(Extracted text begins)

Outside of a Centrelink office (Scott Barbour/Getty images)

Despite the Prime Minister’s invocation that those who ‘have a go will get a go’, robodebt shows no such idealism. The program, operating since mid-2016, matches Centrelink data with data from the Tax Office to reveal ‘inconsistencies’ between income declared to Centrelink with that declared for tax. However, Centrelink is paid fortnightly, and tax is declared as an annual sum. The program therefore averages annual taxable income to compare against Centrelink payments. The effect is that even if you earned nothing for six months while correctly collecting Newstart, the amount you earned in the next six months is averaged over the entire period to make it look as though you were collecting Newstart payments to which you were not entitled.

The department automatically generates letters demanding that the former social security recipient prove the calculation to be incorrect. As these calculations span back as far as nine years, it is usually all but impossible to prove the calculation wrong. A debt notice then issues, followed by pursuit of debt collectors, and ultimately tax returns are garnisheed putting alleged debtors in a position where they just cannot win.

Tragically, over 2030 deaths have been reported following the issue of debt notices to recipients who simply cannot cope with the often false accusation. The government affirms this dystopian program, claiming that it is ‘working as intended’.

(Extracted text ends)
(Data supplied begins)

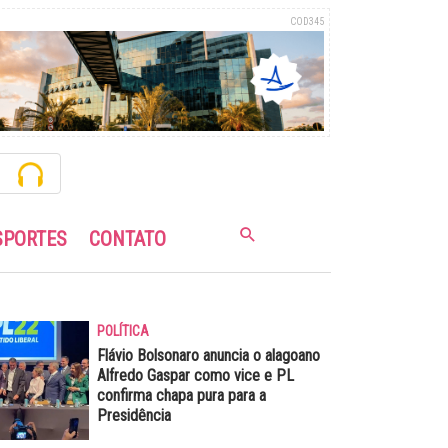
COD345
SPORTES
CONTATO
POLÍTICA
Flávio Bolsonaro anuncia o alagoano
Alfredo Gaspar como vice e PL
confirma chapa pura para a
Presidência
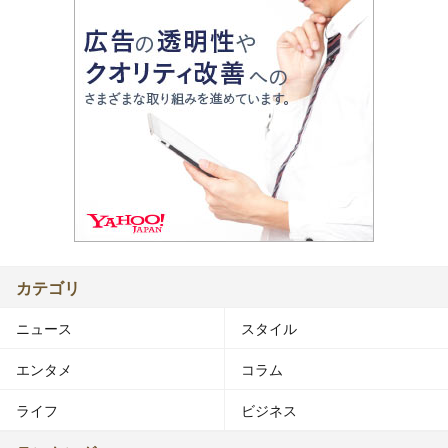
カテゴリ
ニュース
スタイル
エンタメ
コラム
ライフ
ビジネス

(Data supplied ends)
(Data supplied begins)

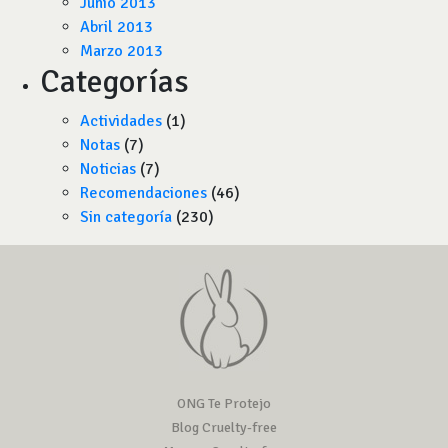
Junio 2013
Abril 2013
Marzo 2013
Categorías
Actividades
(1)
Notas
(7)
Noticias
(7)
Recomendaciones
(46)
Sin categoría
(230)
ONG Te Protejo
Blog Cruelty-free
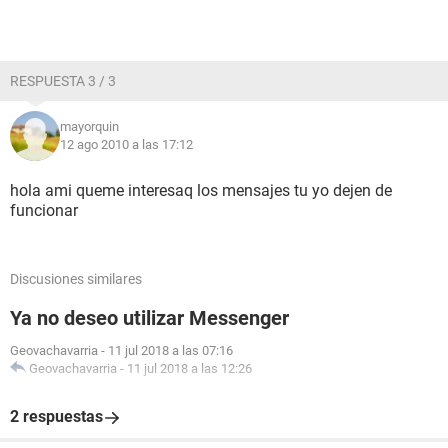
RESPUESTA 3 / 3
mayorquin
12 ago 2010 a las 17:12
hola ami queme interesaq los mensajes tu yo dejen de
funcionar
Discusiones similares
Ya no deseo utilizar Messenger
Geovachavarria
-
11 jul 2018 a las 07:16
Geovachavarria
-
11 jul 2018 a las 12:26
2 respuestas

(Data supplied ends)

**Work instruction 1**
In the robodebt text, list each step that happens to a former recipient, starting with the automatically generated letters.
**Work instruction 2**
Do these statements agree with the robodebt text? Answer yes or no for each, quoting the words that decide it.
(a) The program has been running since mid-2016.
(b) Centrelink payments are made once a year.
(c) The calculations can go back as far as nine years.
**Work instruction 3**
According to the robodebt text, what does the government claim about the program?
The records come from a different source than the text on robodebt.

**Exercise output 1**
1. Letters demand that the former recipient prove the calculation to be incorrect.
2. A debt notice issues.
3. Debt collectors pursue the alleged debtor.
4. Tax returns are garnisheed.

**Exercise output 2**
(a) Yes: "The program, operating since mid-2016"
(b) No: "Centrelink is paid fortnightly, and tax is declared as an annual sum"
(c) Yes: "these calculations span back as far as nine years"

**Exercise output 3**
That it is "working as intended."